Your task: When you write out the records, keep every word exact and drop the pictures.

[Opening Input for this task section]

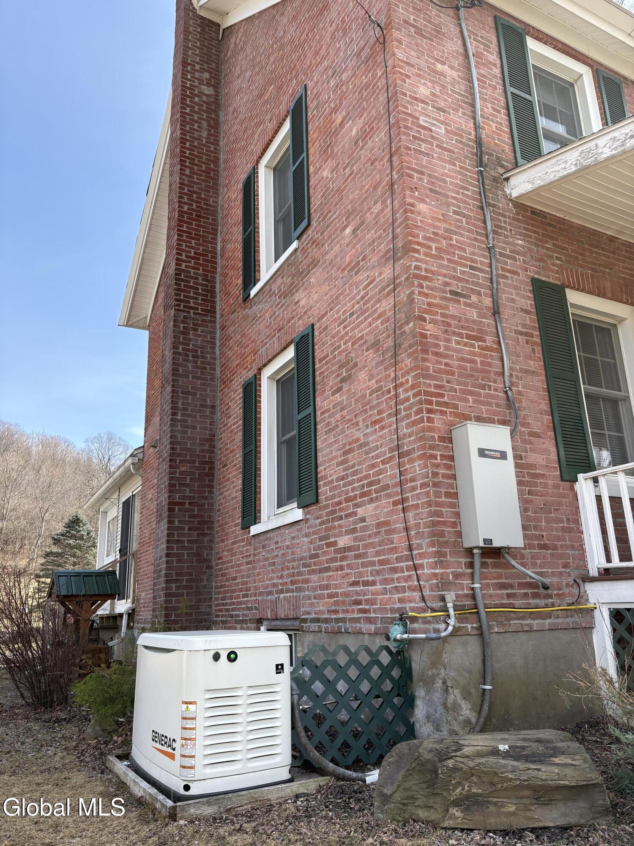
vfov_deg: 67.3
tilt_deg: +17.3
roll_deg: +2.0
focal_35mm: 26
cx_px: 317
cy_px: 423
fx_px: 635
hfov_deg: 53.1
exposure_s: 1/1081
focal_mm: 5.96
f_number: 1.6
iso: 50
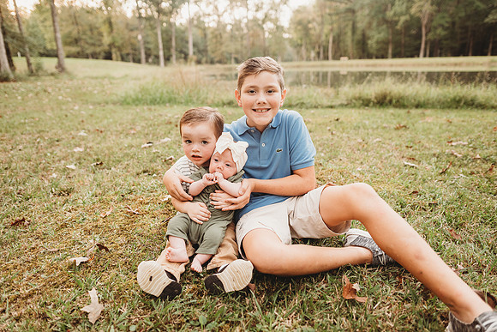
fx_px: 331
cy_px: 166
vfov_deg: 53.2
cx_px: 248
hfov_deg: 73.7
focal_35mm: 24
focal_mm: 24
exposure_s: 1/125
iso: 1000
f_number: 2.5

[Closing Input for this task section]

Written reply:
vfov_deg: 67.3
tilt_deg: +17.3
roll_deg: +2.0
focal_35mm: 26
cx_px: 317
cy_px: 423
fx_px: 635
hfov_deg: 53.1
exposure_s: 1/1081
focal_mm: 5.96
f_number: 1.6
iso: 50
fx_px: 331
cy_px: 166
vfov_deg: 53.2
cx_px: 248
hfov_deg: 73.7
focal_35mm: 24
focal_mm: 24
exposure_s: 1/125
iso: 1000
f_number: 2.5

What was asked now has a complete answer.